Source document:
********************

UNITED STATES
SECURITIES AND EXCHANGE COMMISSION
Washington, D.C. 20549
FORM 8-K
CURRENT REPORT
Pursuant to Section 13 or 15(d) of
the Securities Exchange Act of 1934
Date of Report (Date of earliest event reported): June 9, 2023
Longeveron Inc.
(Exact name of registrant as specified in its charter)
Delaware | | 001-40060 | | 47-2174146 |
(State or Other Jurisdiction of Incorporation) | | (Commission File Number) | | (IRS Employer Identification No.) |
1951 NW 7th Avenue, Suite 520, Miami, Florida 33136
(Address of Principal Executive Offices)
Registrant’s Telephone Number, Including Area Code: (305) 909-0840
Check the appropriate box below if the Form 8-K filing is intended to simultaneously satisfy the filing obligation of the registrant under any of the following provisions:
☐ | Written communications pursuant to Rule 425 under the Securities Act (17 CFR 230.425) |
☐ | Soliciting material pursuant to Rule 14a-12 under the Exchange Act (17 CFR 240.14a-12) |
☐ | Pre-commencement communications pursuant to Rule 14d-2(b) under the Exchange Act (17 CFR 240.14d-2(b)) |
☐ | Pre-commencement communications pursuant to Rule 13e-4(c) under the Exchange Act (17 CFR 240.13e-4(c)) |
Securities registered pursuant to Section 12(b) of the Act:
Title of each class | | Trading Symbol(s) | | Name of each exchange on which registered |
Class A Common Stock, $0.001 par value per share | | LGVN | | The NASDAQ Capital Market |
Indicate by check mark whether the registrant is an emerging growth company as defined in Rule 405 of the Securities Act of 1933 (§230.405 of this chapter) or Rule 12b-2 of the Securities Exchange Act of 1934 (§240.12b-2 of this chapter)

********************

Listed entries:
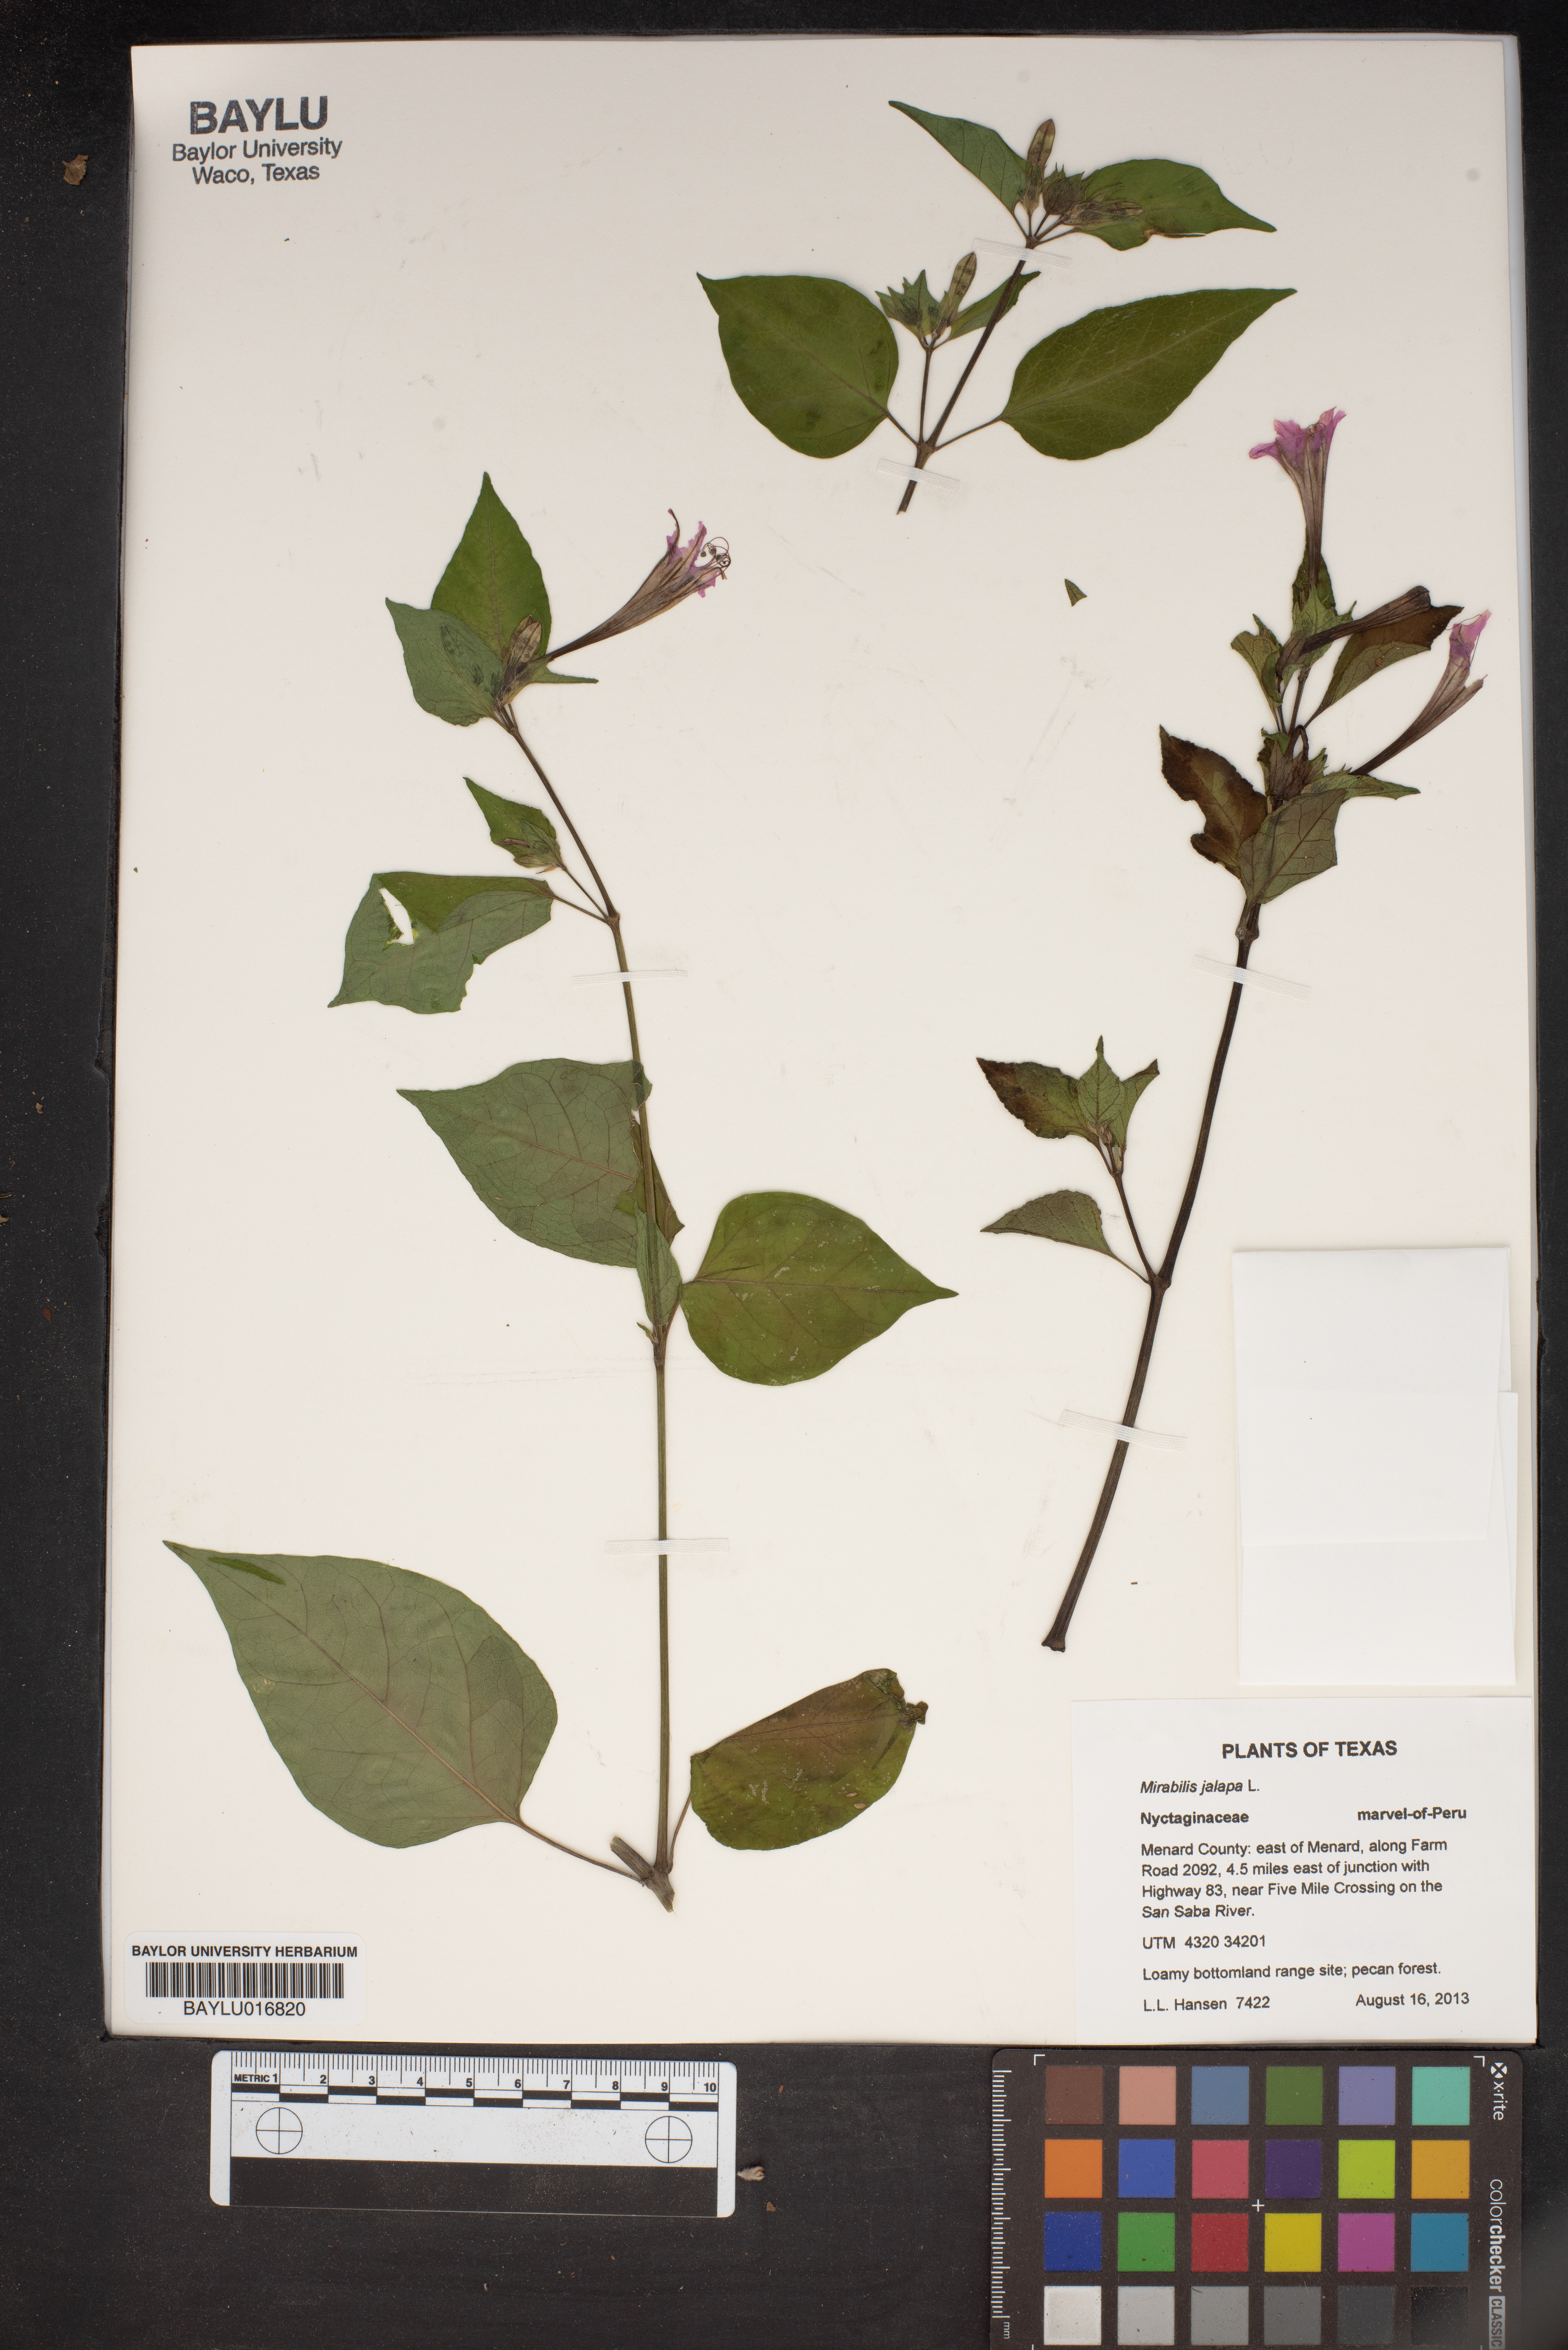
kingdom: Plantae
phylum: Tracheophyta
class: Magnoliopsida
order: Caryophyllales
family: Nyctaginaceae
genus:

********************

Exercise instructions: Repeat a passage from the Form 8-K filing, starting at the words "UNITED STATES" and stopping after "Principal Executive Offices)". The items have no part in this.

Task answer:
UNITED STATES
SECURITIES AND EXCHANGE COMMISSION
Washington, D.C. 20549
FORM 8-K
CURRENT REPORT
Pursuant to Section 13 or 15(d) of
the Securities Exchange Act of 1934
Date of Report (Date of earliest event reported): June 9, 2023
Longeveron Inc.
(Exact name of registrant as specified in its charter)
Delaware | | 001-40060 | | 47-2174146 |
(State or Other Jurisdiction of Incorporation) | | (Commission File Number) | | (IRS Employer Identification No.) |
1951 NW 7th Avenue, Suite 520, Miami, Florida 33136
(Address of Principal Executive Offices)